John Tiffany directs Jim Cartwright’s Road at the Royal Court over thirty years since its 1986 debut there. Lit by Lee Curran, Chloe Lamford’s set aptly takes on borderlands, abetted by Gareth Fry’s sounds, songs split by the occasional siren. Till September 9th.


Over thirty years since its 1986 promenade debut at the Royal Court this more boxed-in production directed by John Tiffany of Jim Cartwright’s Road returns to find a country in the same case. To a naturalistic brickwork backdrop Lemm Sissay’s Scullery freewheels himself on to narrate the Road with the broken name as Chloe Lamford’s set pops up a glass neon cage where bleak and bleakly funny interiors quick-change a quick-step to despair and part out of it. Sissay wheels himself on with a whirling shopping trolley to the classic signature of the evening, Swan Lake. So Billy Elliott’s happened in between, if from a different north. Despair and now division are palpably back.
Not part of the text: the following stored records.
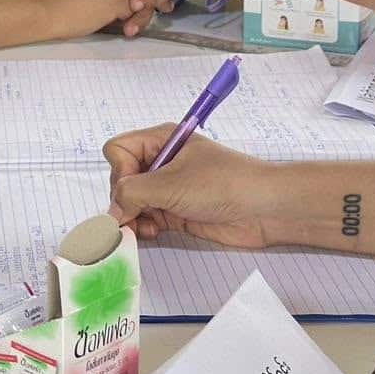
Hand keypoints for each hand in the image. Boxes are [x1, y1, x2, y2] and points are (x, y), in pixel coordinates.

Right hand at [103, 126, 283, 249]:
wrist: (263, 209)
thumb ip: (132, 194)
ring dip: (132, 217)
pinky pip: (146, 218)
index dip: (119, 171)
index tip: (134, 189)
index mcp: (161, 140)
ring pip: (131, 202)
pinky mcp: (176, 211)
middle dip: (123, 200)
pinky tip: (152, 233)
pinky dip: (143, 227)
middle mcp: (161, 162)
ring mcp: (169, 188)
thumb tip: (111, 213)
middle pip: (121, 178)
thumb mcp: (171, 184)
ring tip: (144, 228)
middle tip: (134, 215)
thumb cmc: (222, 184)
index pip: (118, 150)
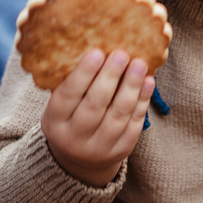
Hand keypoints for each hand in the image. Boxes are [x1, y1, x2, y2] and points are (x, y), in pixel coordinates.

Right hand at [41, 48, 155, 186]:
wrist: (79, 159)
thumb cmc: (69, 117)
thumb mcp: (60, 104)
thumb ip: (70, 81)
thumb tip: (90, 42)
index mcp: (55, 122)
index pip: (68, 96)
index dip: (83, 74)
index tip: (96, 52)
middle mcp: (75, 139)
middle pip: (94, 106)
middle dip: (110, 77)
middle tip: (121, 54)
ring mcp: (99, 148)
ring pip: (118, 115)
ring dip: (130, 87)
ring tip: (139, 64)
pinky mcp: (121, 151)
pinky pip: (134, 124)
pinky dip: (142, 101)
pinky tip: (148, 82)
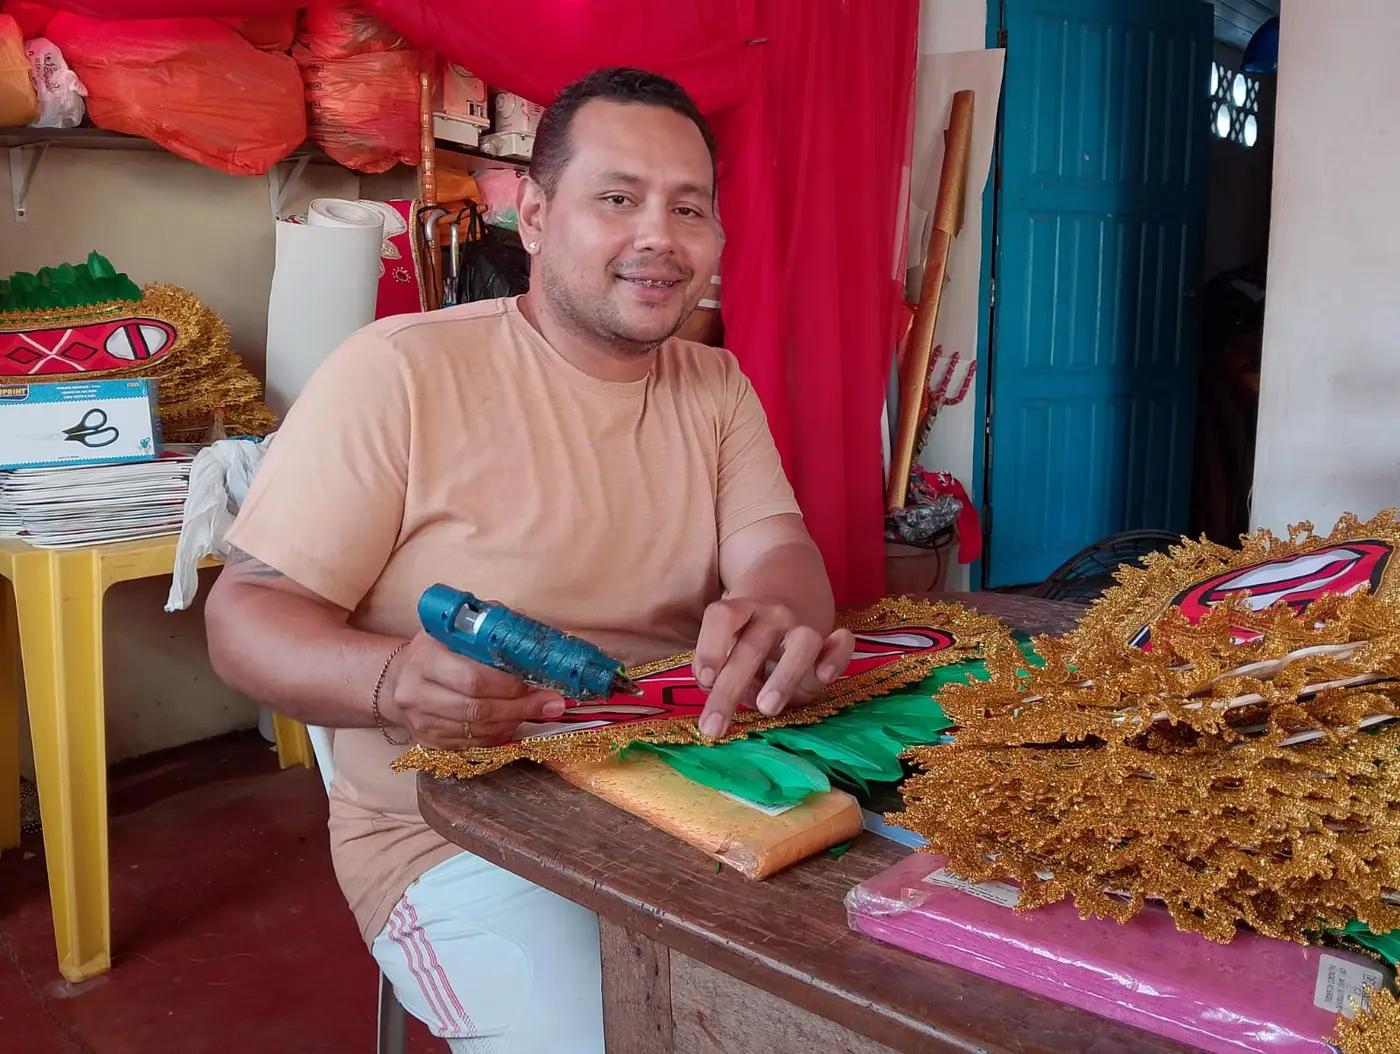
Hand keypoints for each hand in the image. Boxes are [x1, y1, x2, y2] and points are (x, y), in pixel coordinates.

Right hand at [378, 631, 566, 748]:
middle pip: (477, 708)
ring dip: (514, 720)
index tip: (537, 680)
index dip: (509, 683)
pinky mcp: (428, 741)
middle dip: (520, 706)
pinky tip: (513, 721)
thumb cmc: (437, 650)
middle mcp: (415, 692)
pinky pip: (472, 744)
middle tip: (549, 701)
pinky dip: (499, 734)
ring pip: (477, 730)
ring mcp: (420, 721)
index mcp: (424, 658)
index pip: (473, 678)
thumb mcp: (456, 629)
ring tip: (537, 709)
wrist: (399, 679)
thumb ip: (490, 627)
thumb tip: (528, 631)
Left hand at [691, 597, 854, 738]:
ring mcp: (804, 624)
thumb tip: (718, 689)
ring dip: (783, 677)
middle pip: (751, 649)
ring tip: (767, 707)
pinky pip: (841, 646)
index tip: (703, 679)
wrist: (794, 571)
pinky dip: (837, 656)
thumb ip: (725, 661)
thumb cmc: (752, 620)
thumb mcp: (731, 631)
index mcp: (742, 607)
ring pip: (801, 645)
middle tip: (714, 726)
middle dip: (730, 690)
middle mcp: (772, 614)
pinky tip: (826, 674)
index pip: (723, 618)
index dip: (711, 647)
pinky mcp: (830, 637)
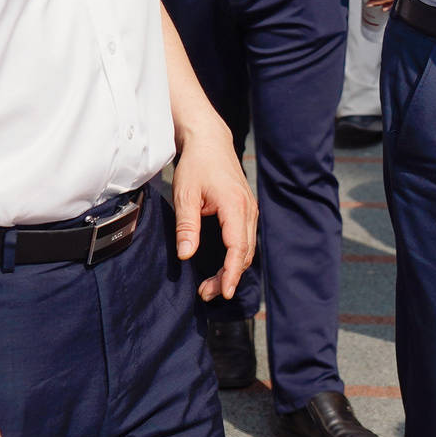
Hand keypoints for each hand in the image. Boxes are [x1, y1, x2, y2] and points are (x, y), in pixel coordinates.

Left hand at [172, 117, 256, 301]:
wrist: (210, 142)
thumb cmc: (197, 166)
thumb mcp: (185, 195)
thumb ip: (187, 226)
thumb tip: (185, 255)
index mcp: (234, 205)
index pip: (237, 247)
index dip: (232, 272)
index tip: (225, 291)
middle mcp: (248, 209)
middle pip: (245, 252)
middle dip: (229, 276)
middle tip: (206, 293)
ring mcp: (250, 210)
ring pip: (247, 248)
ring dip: (232, 269)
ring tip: (210, 286)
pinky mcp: (246, 210)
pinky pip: (246, 240)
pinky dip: (236, 257)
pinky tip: (222, 267)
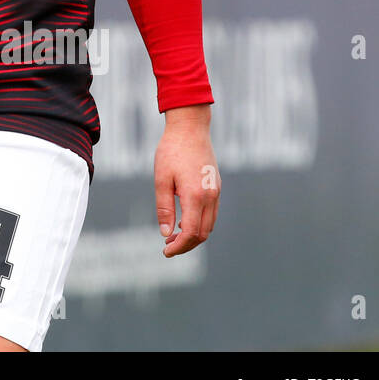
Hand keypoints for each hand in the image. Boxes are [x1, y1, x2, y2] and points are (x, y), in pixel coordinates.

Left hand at [154, 104, 219, 256]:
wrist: (190, 127)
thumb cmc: (171, 151)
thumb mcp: (162, 179)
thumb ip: (164, 208)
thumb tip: (166, 234)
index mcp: (195, 196)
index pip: (191, 233)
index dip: (179, 247)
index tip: (165, 251)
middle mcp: (210, 197)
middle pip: (203, 233)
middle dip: (186, 244)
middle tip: (167, 246)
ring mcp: (216, 192)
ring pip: (210, 225)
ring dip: (194, 235)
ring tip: (173, 235)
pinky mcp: (216, 186)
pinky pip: (212, 213)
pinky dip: (200, 223)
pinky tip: (184, 220)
Lit by Lee Curran’s double world lighting Lamford’s verismo aptly takes on the borderlands of dream or nightmare, abetted by Gareth Fry’s sounds, songs split by the occasional siren.
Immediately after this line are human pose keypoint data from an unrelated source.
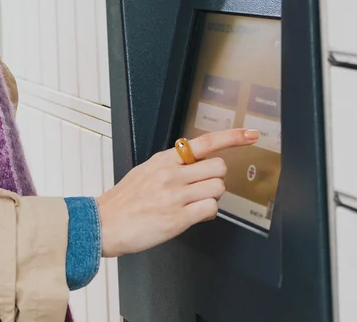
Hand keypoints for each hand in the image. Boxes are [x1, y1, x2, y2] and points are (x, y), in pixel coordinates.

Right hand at [95, 128, 258, 257]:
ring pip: (218, 188)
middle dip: (215, 179)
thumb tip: (192, 160)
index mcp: (165, 160)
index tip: (252, 134)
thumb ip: (171, 164)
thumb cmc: (124, 201)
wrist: (105, 223)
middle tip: (202, 187)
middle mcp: (172, 174)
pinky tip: (192, 215)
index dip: (233, 136)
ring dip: (211, 197)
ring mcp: (176, 196)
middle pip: (219, 167)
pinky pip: (210, 209)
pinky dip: (206, 213)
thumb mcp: (146, 171)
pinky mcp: (178, 218)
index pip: (206, 142)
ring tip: (193, 204)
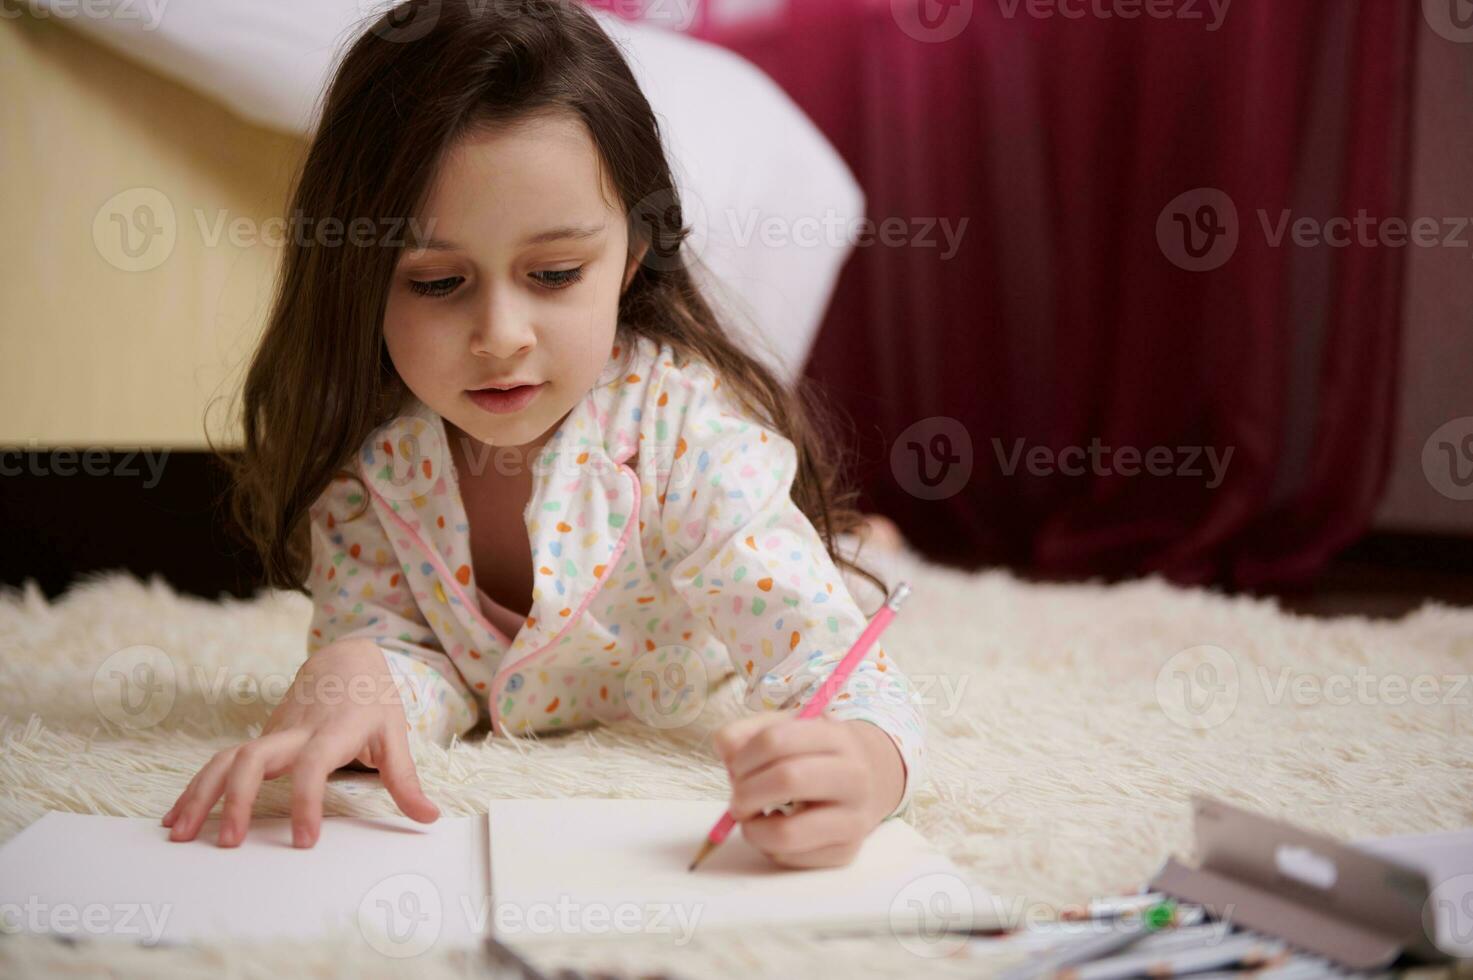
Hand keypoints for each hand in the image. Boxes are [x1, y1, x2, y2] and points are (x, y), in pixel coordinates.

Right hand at [161, 639, 438, 847]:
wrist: (346, 658)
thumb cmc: (373, 700)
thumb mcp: (395, 734)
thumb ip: (406, 779)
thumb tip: (428, 816)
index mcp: (334, 729)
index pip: (314, 764)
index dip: (306, 800)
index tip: (305, 841)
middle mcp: (295, 730)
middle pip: (254, 757)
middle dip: (238, 800)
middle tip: (230, 844)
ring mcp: (272, 732)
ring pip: (227, 758)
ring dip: (201, 795)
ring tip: (179, 834)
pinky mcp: (259, 739)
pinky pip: (221, 763)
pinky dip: (197, 788)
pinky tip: (177, 817)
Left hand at [712, 711, 905, 868]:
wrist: (869, 779)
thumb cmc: (815, 753)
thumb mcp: (788, 728)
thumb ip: (748, 733)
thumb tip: (725, 750)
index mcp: (836, 736)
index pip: (776, 740)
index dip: (743, 756)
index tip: (735, 767)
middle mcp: (853, 777)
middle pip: (786, 780)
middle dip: (746, 792)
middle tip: (738, 798)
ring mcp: (854, 818)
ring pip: (786, 833)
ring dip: (752, 829)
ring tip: (753, 817)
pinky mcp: (846, 852)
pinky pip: (790, 858)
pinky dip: (769, 846)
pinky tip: (777, 827)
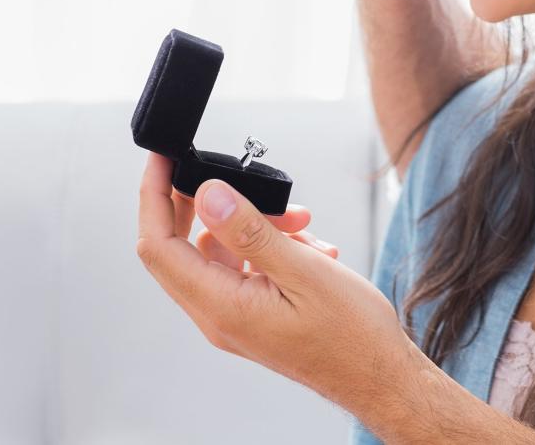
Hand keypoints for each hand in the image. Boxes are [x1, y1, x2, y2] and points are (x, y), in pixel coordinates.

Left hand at [136, 153, 414, 420]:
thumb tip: (208, 195)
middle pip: (180, 247)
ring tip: (302, 222)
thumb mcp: (304, 271)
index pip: (160, 246)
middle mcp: (218, 315)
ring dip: (255, 225)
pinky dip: (270, 247)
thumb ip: (251, 233)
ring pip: (221, 252)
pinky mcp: (254, 314)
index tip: (163, 158)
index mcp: (221, 307)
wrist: (379, 376)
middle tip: (232, 174)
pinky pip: (245, 268)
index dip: (155, 196)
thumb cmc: (352, 335)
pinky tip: (309, 247)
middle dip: (207, 203)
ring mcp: (234, 316)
One evening spends itself into dawn where some characters recur, others flit and flirt once and at the climax of the first half finds a different time signature. Hallucinated on starvation, Shane Zaza’s Joey joined by his reluctant then willing girlfriend Clare Faye Marsay’s pained recognition that she loves him more than the life she vainly exhorts him to, because she’s seen the same vision. They lie in despair make love and starve. Cartwright’s language intensely poetic reaches an apogee here. Joey’s life dissolves as ‘life dissolves like Sterident.’ It’s the perfect analogue to Cartwright’s language, hyperbolic, hallucinated and still an open accusation: ‘I feel like England’s forcing the brain out me head. … Every piece of me is bruised or gnawed raw, if you could see it, my heart’s like an elbow.’


It’s the most devastated haunted scene of all. But then Mike Noble’s Skin-Lad with his visceral almost Berkoffian celebration of violence, enjoys an epiphany of another kind, a motif that returns at the end. Suddenly the Dharma and Buddhist way of peace presents itself. He transforms and Tai Chi motions set up here echo through to the end too, a kind of backwash to break-dancing elsewhere.
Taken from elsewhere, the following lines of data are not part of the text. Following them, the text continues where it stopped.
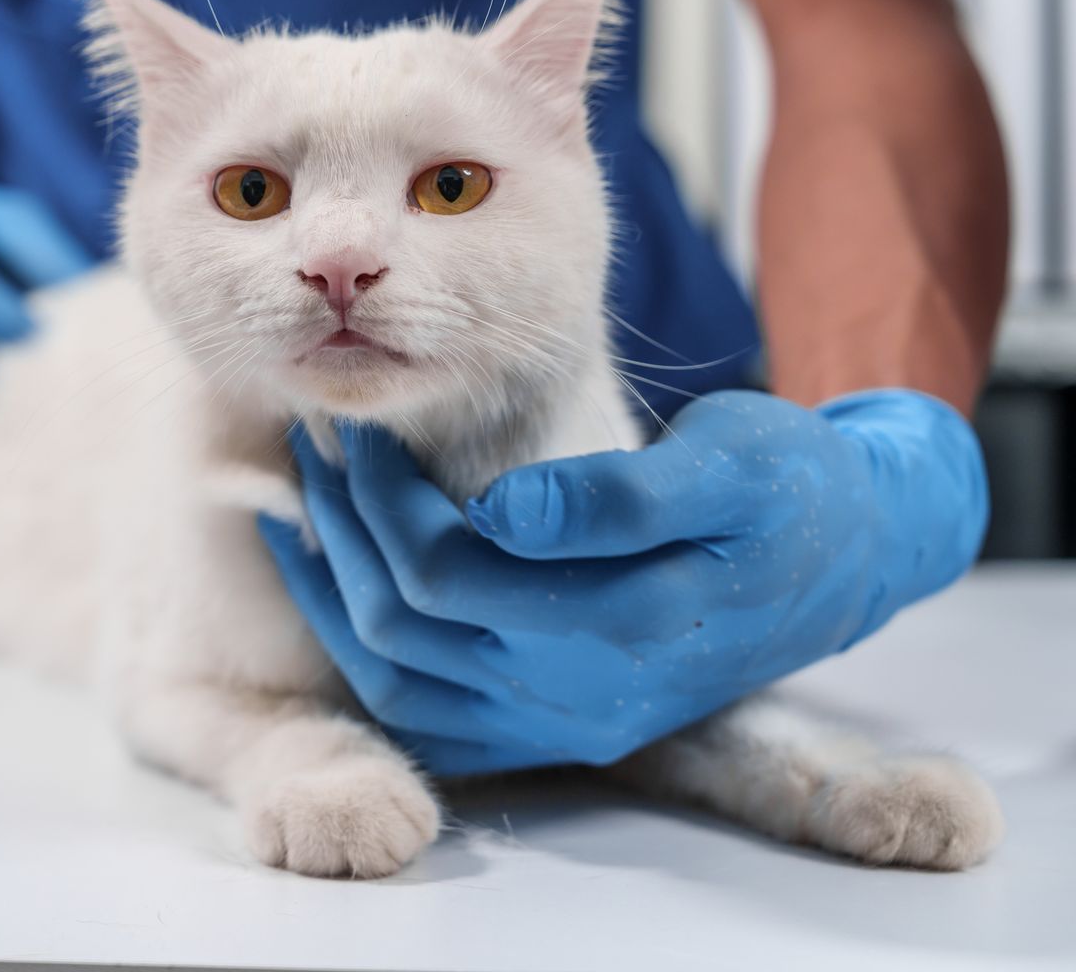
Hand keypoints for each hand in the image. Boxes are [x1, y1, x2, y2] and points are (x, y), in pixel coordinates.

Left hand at [262, 389, 987, 774]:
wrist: (838, 559)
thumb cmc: (783, 490)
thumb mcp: (729, 465)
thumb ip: (619, 495)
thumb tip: (503, 510)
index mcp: (626, 626)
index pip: (447, 571)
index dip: (384, 495)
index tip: (362, 421)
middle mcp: (583, 696)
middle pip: (405, 620)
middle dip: (348, 523)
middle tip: (323, 440)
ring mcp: (562, 722)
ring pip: (394, 672)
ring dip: (335, 581)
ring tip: (309, 493)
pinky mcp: (548, 726)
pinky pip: (420, 709)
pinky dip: (358, 643)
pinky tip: (327, 572)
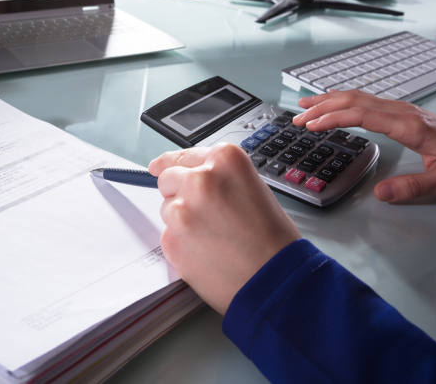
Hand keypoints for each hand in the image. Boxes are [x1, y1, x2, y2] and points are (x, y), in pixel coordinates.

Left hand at [149, 144, 300, 314]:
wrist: (276, 280)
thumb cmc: (273, 238)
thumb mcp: (252, 188)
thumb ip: (220, 178)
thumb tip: (190, 176)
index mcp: (224, 161)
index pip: (184, 155)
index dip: (173, 163)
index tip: (159, 166)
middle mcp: (200, 179)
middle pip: (169, 179)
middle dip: (179, 193)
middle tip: (203, 214)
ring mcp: (182, 209)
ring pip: (167, 209)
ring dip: (182, 220)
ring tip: (214, 237)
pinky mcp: (171, 239)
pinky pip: (168, 235)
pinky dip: (181, 244)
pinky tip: (207, 252)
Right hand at [293, 90, 435, 201]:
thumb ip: (414, 187)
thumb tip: (381, 193)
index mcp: (409, 126)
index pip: (363, 115)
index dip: (334, 118)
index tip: (312, 125)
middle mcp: (401, 112)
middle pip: (354, 101)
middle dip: (322, 108)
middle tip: (297, 118)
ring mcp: (399, 109)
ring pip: (358, 97)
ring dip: (329, 100)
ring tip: (304, 106)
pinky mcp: (398, 112)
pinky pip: (365, 100)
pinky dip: (342, 100)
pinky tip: (331, 102)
That’s just one of the pop-up neon cages, starting with June Watson’s Molly, singer for a half-bottle of rum, snaffling the cat’s milk for a last tea, recalling her glam war days. Watson’s memorable in her mischievous edge bouncing off Sissay’s scrimping Scullery as he narrates the edge of night unravelling for couples – including a mother-daughter rivalry (the ever-morphing Michelle Fairley and Faye Marsay’s Louise) – out on the tiles for drinks, pick-ups with the same men and back for sex. Fairley as mother Helen and vamp Marion blasts her way through anger and onto a squaddie whose drunken vomiting over pie and chips isn’t enough to put her off. It dissolves though into a sudden realisation of his youth, and another of Cartwright’s transformations.


There’s a counterpoint of regret for the past in Mark Hadfield’s gentle Brian, with his sad lament for a country of full employment where ‘we all felt special but safe at the same time’, and a richly-etched spat of him as sexist pick-up and later pig-husband to Fairley’s Brenda.


There’s hope too, as the narrative pushes two duos whose characters finally strand together in a double date: Dan Parr’s Brink, Mike Noble’s quiet Eddie with Faye Marsay’s Louise and Liz White’s Carol, daughter of Helen, as bolshie as her mother, angrily challenging the men every time an awkward move’s made. Eddie and Brink propose a cathartic solution to everything inducing that same numinous sense of invoking visions that ended with death. This doesn’t, though starting with ‘life slides down but never drops’ as Eddie reflects in free association: ‘my people scoured out’… I wanted cowboy but am cattle’ and encouraging the women to try it. There’s a kind of benediction in Tai Chi to Otis Redding’s ‘Try a Little Tenderness’ the tentative yes to the shuddering no earlier.


It’s an exemplary revival, with uniformly memorable performances; even if Fairley (particularly) Hadfield and Watson with Sissay enjoy one or several memorable parts, Zaza’s and Marsay’s long duetting to oblivion is the most riveting scene.


Cartwright refuses to judge directly, though his obliquity writes deprivation and abandonment in invisible ink that won’t fade. That’s because it avoids topical politics to keep it contemporary, pointing up by sheer transparency what we, not Cartwright must do about it if the cycle’s to be broken.